Nearly 300,000 kids and teens in the United States are affected by juvenile arthritis (JA). JA is a term used to describe many autoimmune and inflammatory conditions that can develop in children under the age of 16. - (Arthritis.org)
What is Juvenile Arthritis?
Juvenile arthritis (JA), also known as pediatric rheumatic disease, isn’t a specific disease. It’s an umbrella term to describe the inflammatory and rheumatic diseases that develop in children under the age of 16. These conditions affect nearly 300,000 kids and teens in the United States.
Most kinds of JA are autoimmune or autoinflammatory diseases. That means the immune system, which is supposed to fight against foreign invaders like viruses and germs, gets confused and releases inflammatory chemicals that attack healthy cells and tissue. In most JA cases this causes joint inflammation, swelling, pain and tenderness, but some types of JA have few or no joint symptoms or only affect the skin and internal organs. (Arthritis.org)
Signs and Symptoms of Juvenile Arthritis?
Symptoms may come and go over time. There may be times when symptoms get worse, known as flares, and times when symptoms get better, known as remission. Signs and symptoms include:
Loss of appetite
Inflammation of the eye
Difficulty with daily living activities such as walking, dressing, and playing
Did You Know...
Arthritis in children is treatable. It is important to seek treatment from health care professionals who are knowledgeable about childhood arthritis.
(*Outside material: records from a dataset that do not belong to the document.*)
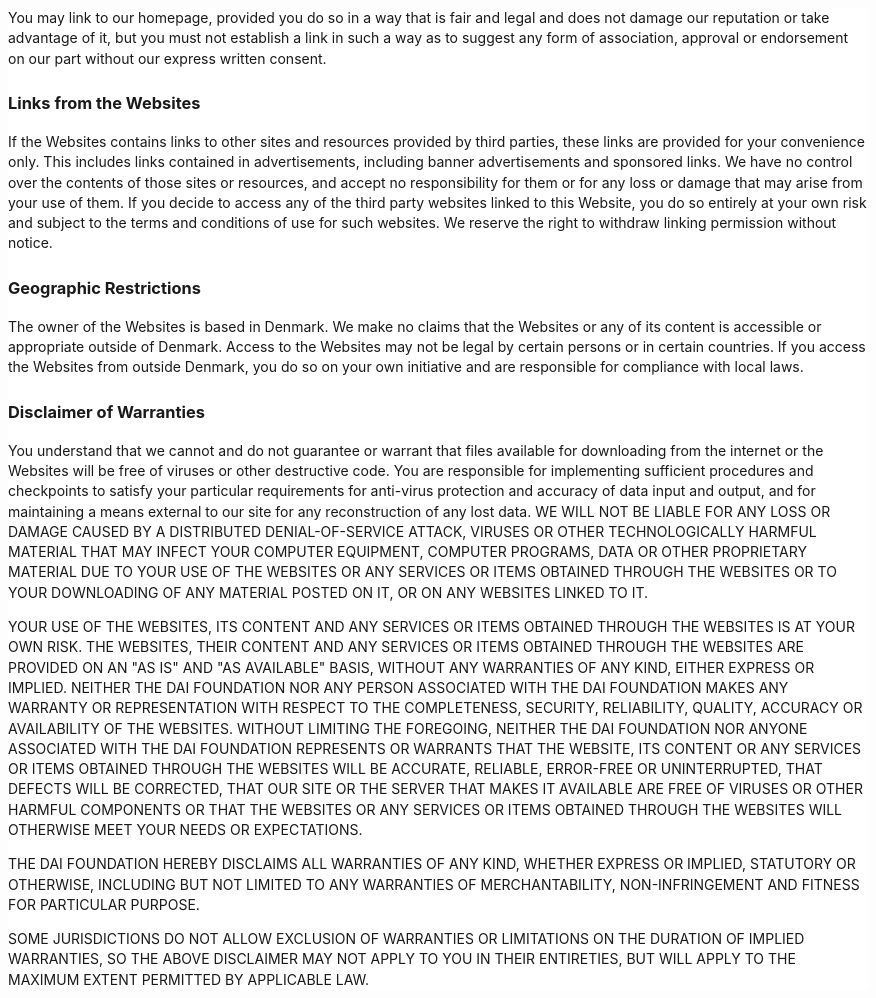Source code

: You may link to our homepage, provided you do so in a way that is fair and legal and does not damage our reputation or take advantage of it, but you must not establish a link in such a way as to suggest any form of association, approval or endorsement on our part without our express written consent.

### Links from the Websites

If the Websites contains links to other sites and resources provided by third parties, these links are provided for your convenience only. This includes links contained in advertisements, including banner advertisements and sponsored links. We have no control over the contents of those sites or resources, and accept no responsibility for them or for any loss or damage that may arise from your use of them. If you decide to access any of the third party websites linked to this Website, you do so entirely at your own risk and subject to the terms and conditions of use for such websites. We reserve the right to withdraw linking permission without notice.

### Geographic Restrictions

The owner of the Websites is based in Denmark. We make no claims that the Websites or any of its content is accessible or appropriate outside of Denmark. Access to the Websites may not be legal by certain persons or in certain countries. If you access the Websites from outside Denmark, you do so on your own initiative and are responsible for compliance with local laws.

### Disclaimer of Warranties

You understand that we cannot and do not guarantee or warrant that files available for downloading from the internet or the Websites will be free of viruses or other destructive code. You are responsible for implementing sufficient procedures and checkpoints to satisfy your particular requirements for anti-virus protection and accuracy of data input and output, and for maintaining a means external to our site for any reconstruction of any lost data. WE WILL NOT BE LIABLE FOR ANY LOSS OR DAMAGE CAUSED BY A DISTRIBUTED DENIAL-OF-SERVICE ATTACK, VIRUSES OR OTHER TECHNOLOGICALLY HARMFUL MATERIAL THAT MAY INFECT YOUR COMPUTER EQUIPMENT, COMPUTER PROGRAMS, DATA OR OTHER PROPRIETARY MATERIAL DUE TO YOUR USE OF THE WEBSITES OR ANY SERVICES OR ITEMS OBTAINED THROUGH THE WEBSITES OR TO YOUR DOWNLOADING OF ANY MATERIAL POSTED ON IT, OR ON ANY WEBSITES LINKED TO IT.

YOUR USE OF THE WEBSITES, ITS CONTENT AND ANY SERVICES OR ITEMS OBTAINED THROUGH THE WEBSITES IS AT YOUR OWN RISK. THE WEBSITES, THEIR CONTENT AND ANY SERVICES OR ITEMS OBTAINED THROUGH THE WEBSITES ARE PROVIDED ON AN "AS IS" AND "AS AVAILABLE" BASIS, WITHOUT ANY WARRANTIES OF ANY KIND, EITHER EXPRESS OR IMPLIED. NEITHER THE DAI FOUNDATION NOR ANY PERSON ASSOCIATED WITH THE DAI FOUNDATION MAKES ANY WARRANTY OR REPRESENTATION WITH RESPECT TO THE COMPLETENESS, SECURITY, RELIABILITY, QUALITY, ACCURACY OR AVAILABILITY OF THE WEBSITES. WITHOUT LIMITING THE FOREGOING, NEITHER THE DAI FOUNDATION NOR ANYONE ASSOCIATED WITH THE DAI FOUNDATION REPRESENTS OR WARRANTS THAT THE WEBSITE, ITS CONTENT OR ANY SERVICES OR ITEMS OBTAINED THROUGH THE WEBSITES WILL BE ACCURATE, RELIABLE, ERROR-FREE OR UNINTERRUPTED, THAT DEFECTS WILL BE CORRECTED, THAT OUR SITE OR THE SERVER THAT MAKES IT AVAILABLE ARE FREE OF VIRUSES OR OTHER HARMFUL COMPONENTS OR THAT THE WEBSITES OR ANY SERVICES OR ITEMS OBTAINED THROUGH THE WEBSITES WILL OTHERWISE MEET YOUR NEEDS OR EXPECTATIONS.

THE DAI FOUNDATION HEREBY DISCLAIMS ALL WARRANTIES OF ANY KIND, WHETHER EXPRESS OR IMPLIED, STATUTORY OR OTHERWISE, INCLUDING BUT NOT LIMITED TO ANY WARRANTIES OF MERCHANTABILITY, NON-INFRINGEMENT AND FITNESS FOR PARTICULAR PURPOSE.

SOME JURISDICTIONS DO NOT ALLOW EXCLUSION OF WARRANTIES OR LIMITATIONS ON THE DURATION OF IMPLIED WARRANTIES, SO THE ABOVE DISCLAIMER MAY NOT APPLY TO YOU IN THEIR ENTIRETIES, BUT WILL APPLY TO THE MAXIMUM EXTENT PERMITTED BY APPLICABLE LAW.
Most children with arthritis can expect to live normal lives.
Some children with juvenile idiopathic arthritis (JIA) will have their disease go into remission.
Federal and state programs may provide assistance with school accommodations or services. Ask your rheumatology team about summer camps and opportunities to meet other children with arthritis.
Except in rare circumstances, JIA is not directly inherited from the mother or father.